GIVEN ENTRIES:
* * * * *

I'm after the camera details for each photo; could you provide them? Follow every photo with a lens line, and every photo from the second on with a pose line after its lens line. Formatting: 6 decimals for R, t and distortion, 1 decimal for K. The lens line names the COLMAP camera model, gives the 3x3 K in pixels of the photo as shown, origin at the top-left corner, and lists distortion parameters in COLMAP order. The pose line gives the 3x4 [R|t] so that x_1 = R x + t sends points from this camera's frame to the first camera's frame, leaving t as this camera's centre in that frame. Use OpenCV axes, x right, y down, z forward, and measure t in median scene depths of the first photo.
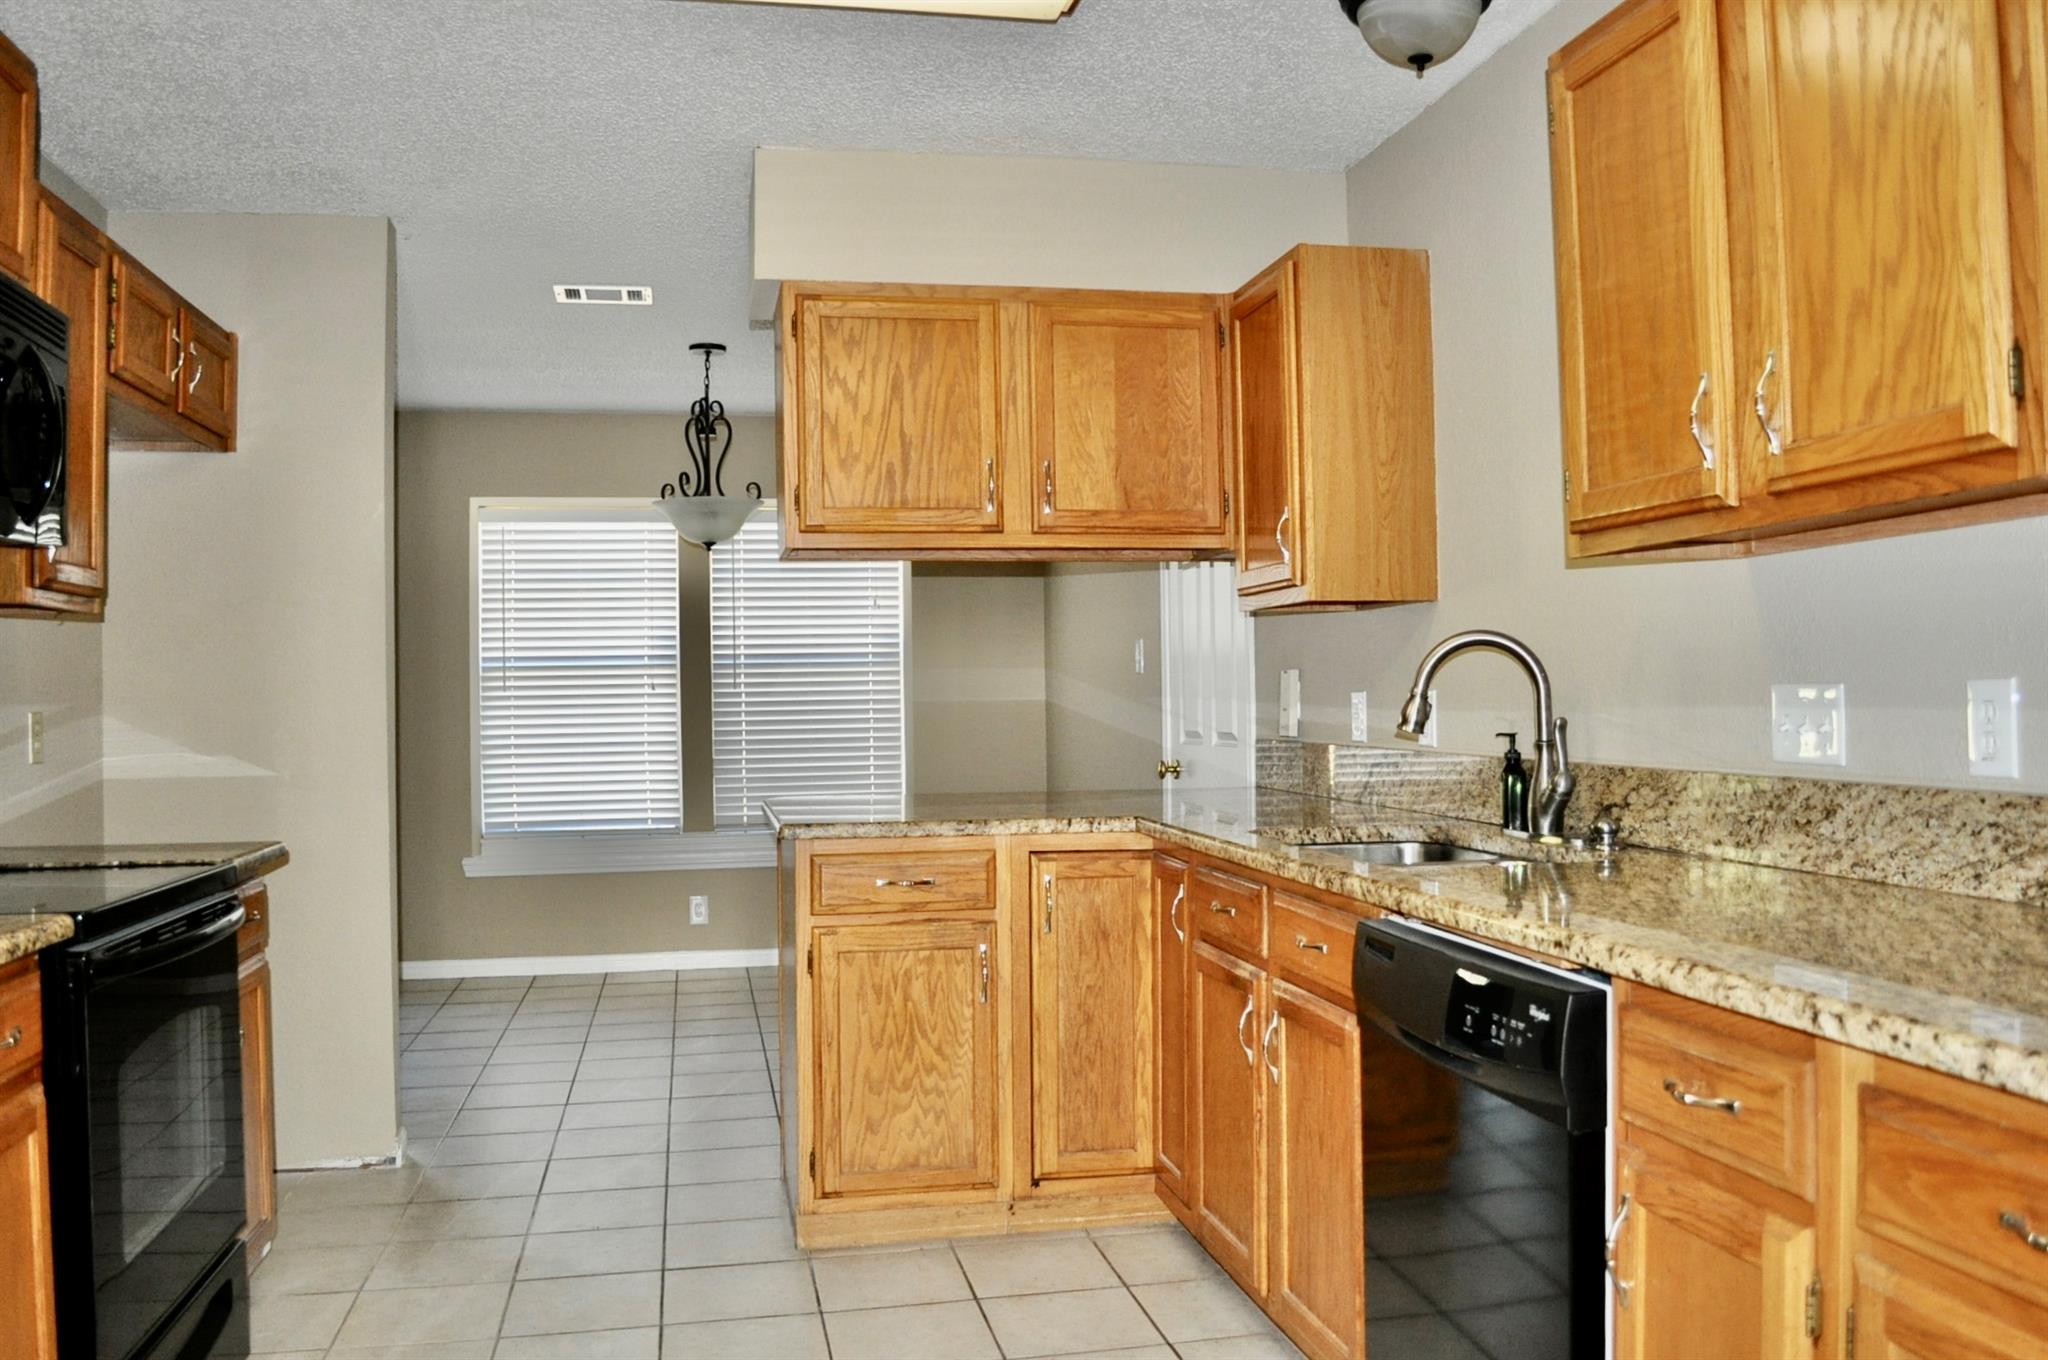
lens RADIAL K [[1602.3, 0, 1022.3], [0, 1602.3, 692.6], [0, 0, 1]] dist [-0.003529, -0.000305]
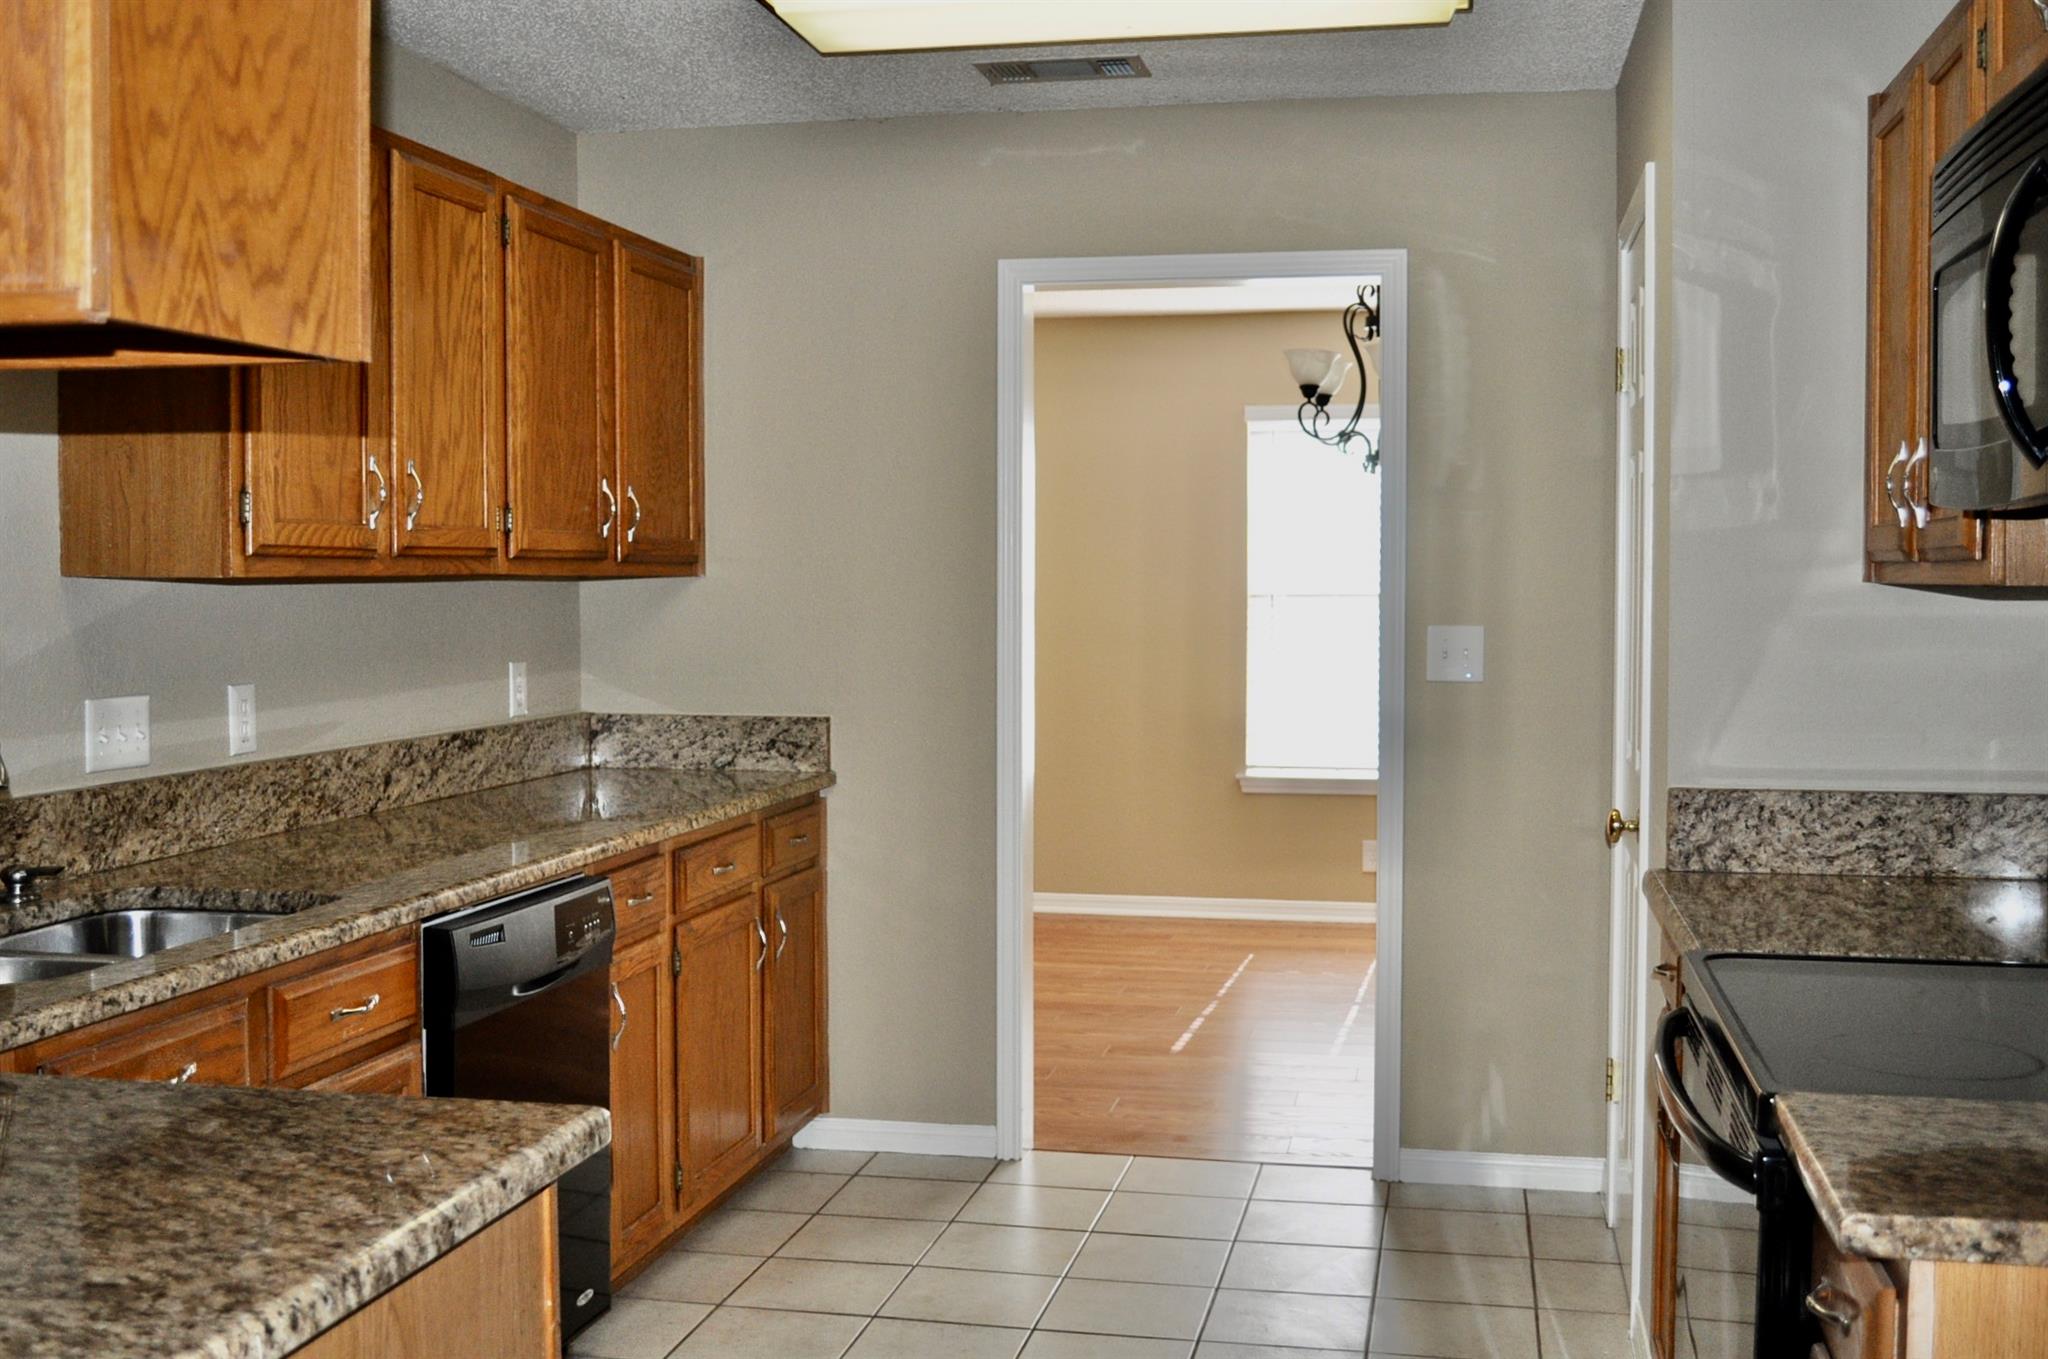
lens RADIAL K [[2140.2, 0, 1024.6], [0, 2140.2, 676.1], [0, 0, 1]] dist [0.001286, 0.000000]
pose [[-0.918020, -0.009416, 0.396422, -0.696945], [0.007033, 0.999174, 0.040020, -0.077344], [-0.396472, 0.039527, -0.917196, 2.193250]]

* * * * *

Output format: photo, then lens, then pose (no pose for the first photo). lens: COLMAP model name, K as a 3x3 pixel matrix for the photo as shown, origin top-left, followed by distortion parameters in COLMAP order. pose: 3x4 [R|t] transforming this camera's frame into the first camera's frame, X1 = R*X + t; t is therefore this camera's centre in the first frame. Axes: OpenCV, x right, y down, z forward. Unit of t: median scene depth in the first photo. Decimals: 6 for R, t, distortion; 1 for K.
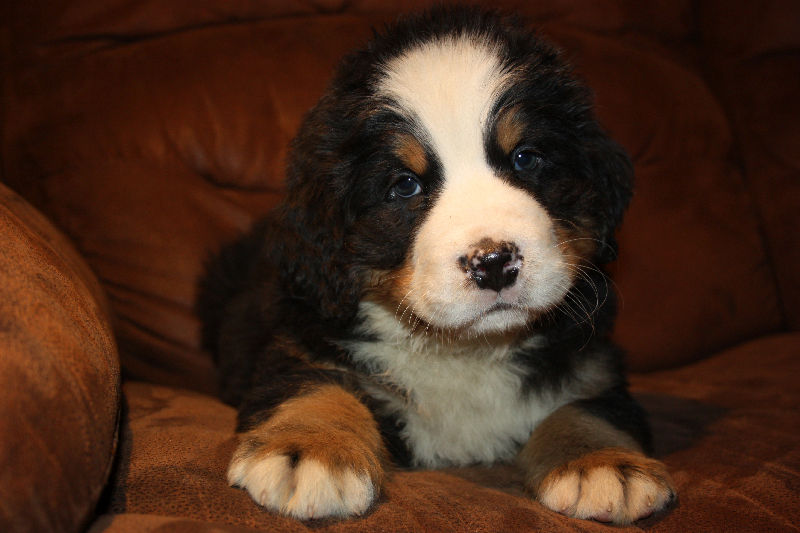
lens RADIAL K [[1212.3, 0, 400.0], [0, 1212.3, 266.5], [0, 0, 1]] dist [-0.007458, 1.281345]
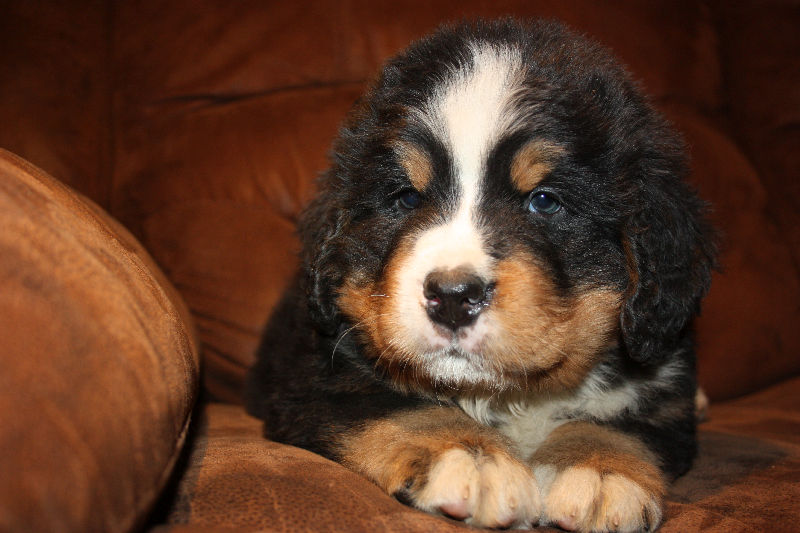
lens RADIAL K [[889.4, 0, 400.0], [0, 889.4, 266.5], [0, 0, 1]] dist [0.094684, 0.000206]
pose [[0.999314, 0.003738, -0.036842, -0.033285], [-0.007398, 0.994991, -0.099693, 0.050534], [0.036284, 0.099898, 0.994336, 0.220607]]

* * * * *

WORK ORDER: Copy the listing word for word, starting at the line that contains "Output format: photo, then" and ending after the line that contains "0.099898, 0.994336, 0.220607]]". Omit the pictures from your copy.

YOUR RESPONSE:
Output format: photo, then lens, then pose (no pose for the first photo). lens: COLMAP model name, K as a 3x3 pixel matrix for the photo as shown, origin top-left, followed by distortion parameters in COLMAP order. pose: 3x4 [R|t] transforming this camera's frame into the first camera's frame, X1 = R*X + t; t is therefore this camera's centre in the first frame. Axes: OpenCV, x right, y down, z forward. Unit of t: median scene depth in the first photo. Decimals: 6 for R, t, distortion; 1 for K.
lens RADIAL K [[1212.3, 0, 400.0], [0, 1212.3, 266.5], [0, 0, 1]] dist [-0.007458, 1.281345]
lens RADIAL K [[889.4, 0, 400.0], [0, 889.4, 266.5], [0, 0, 1]] dist [0.094684, 0.000206]
pose [[0.999314, 0.003738, -0.036842, -0.033285], [-0.007398, 0.994991, -0.099693, 0.050534], [0.036284, 0.099898, 0.994336, 0.220607]]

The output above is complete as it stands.